Compravendita warrant e covered warrant
(fonte B.INTESA, 2-1-2001)
La Consob, con delibera 12409 del 1° marzo 2000 e successive integrazioni, al fine di tutelare il risparmiatore, ha introdotto una normativa che prevede, a partire dal 1° gennaio 2001, l’obbligo da parte del Cliente di definire il limite massimo del proprio investimento in warrant e covered warrant.
Di converso, l’intermediario ha l’obbligo di monitorare il rispetto di tale limite, segnalando il caso in cui le perdite effettive o potenziali siano pari o superino il 50% della cifra destinata all’investimento in tali strumenti.
Al fine di assolvere agli adempimenti di legge tutti i Clienti interessati sono invitati recarsi presso la propria Filiale allo scopo di indicare la cifra limite che intendono destinare a questa tipologia di investimento e sottoscrivere gli appositi allegati al contratto di Negoziazione.

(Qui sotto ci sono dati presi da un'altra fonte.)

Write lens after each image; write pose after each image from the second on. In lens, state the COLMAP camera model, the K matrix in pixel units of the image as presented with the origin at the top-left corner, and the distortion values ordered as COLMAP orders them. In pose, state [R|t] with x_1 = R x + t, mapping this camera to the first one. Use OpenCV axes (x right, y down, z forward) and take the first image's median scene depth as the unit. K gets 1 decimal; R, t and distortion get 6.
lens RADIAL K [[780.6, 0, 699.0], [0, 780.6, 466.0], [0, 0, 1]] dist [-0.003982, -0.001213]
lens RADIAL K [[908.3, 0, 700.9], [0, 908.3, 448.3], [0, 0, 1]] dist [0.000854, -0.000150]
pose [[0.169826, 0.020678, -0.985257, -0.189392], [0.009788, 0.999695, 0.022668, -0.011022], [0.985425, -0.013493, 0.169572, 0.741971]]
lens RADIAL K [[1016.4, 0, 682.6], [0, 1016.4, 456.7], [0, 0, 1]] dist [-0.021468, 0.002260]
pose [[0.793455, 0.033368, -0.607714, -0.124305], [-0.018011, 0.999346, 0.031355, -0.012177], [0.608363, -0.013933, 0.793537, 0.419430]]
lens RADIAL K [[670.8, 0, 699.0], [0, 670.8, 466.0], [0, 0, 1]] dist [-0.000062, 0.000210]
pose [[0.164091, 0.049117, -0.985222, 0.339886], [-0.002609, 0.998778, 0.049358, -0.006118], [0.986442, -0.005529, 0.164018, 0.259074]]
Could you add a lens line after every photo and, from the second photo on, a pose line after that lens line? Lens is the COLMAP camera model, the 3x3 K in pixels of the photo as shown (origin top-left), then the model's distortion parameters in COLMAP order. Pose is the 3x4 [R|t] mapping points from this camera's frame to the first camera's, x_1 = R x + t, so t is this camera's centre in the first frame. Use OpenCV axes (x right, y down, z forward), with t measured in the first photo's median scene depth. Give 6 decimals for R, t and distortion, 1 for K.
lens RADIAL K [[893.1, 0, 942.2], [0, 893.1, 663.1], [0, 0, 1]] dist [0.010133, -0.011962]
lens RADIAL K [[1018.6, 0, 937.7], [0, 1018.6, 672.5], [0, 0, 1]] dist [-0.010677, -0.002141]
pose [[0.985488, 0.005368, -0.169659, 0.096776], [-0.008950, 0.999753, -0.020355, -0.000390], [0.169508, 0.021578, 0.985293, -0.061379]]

Al riguardo, precisiamo che, in assenza di un'espressa comunicazione entro e non oltre il giorno 31 dicembre 2000, non sarà possibile dar corso ad attività di compravendita su tali strumenti.
Tuttavia, qualora alla data del 31 dicembre prossimo un Cliente avesse già in portafoglio warrant e covered warrant, ne verrà consentita la vendita: in tale caso, come capitale di riferimento sul quale calcolare le perdite sarà assunto il valore di mercato del portafoglio in warrant e covered warrant, di ciascun Cliente, in base ai prezzi di chiusura dell'ultimo giorno di contrattazione in Borsa dell'anno 2000; tale importo verrà comunicato ad ogni singolo Cliente.
Inoltre, qualora un Cliente lo volesse, potrà successivamente ed in qualsiasi momento modificare il limite da investire in tali strumenti finanziari.
A partire dal 1° gennaio 2001, ogni volta che l’eventuale perdita relativa agli warrant e covered warrant posseduti in portafoglio da un Cliente sia pari o superi il 50% del limite di investimento massimo dallo stesso indicato, la Banca provvederà ad avvisarlo per iscritto.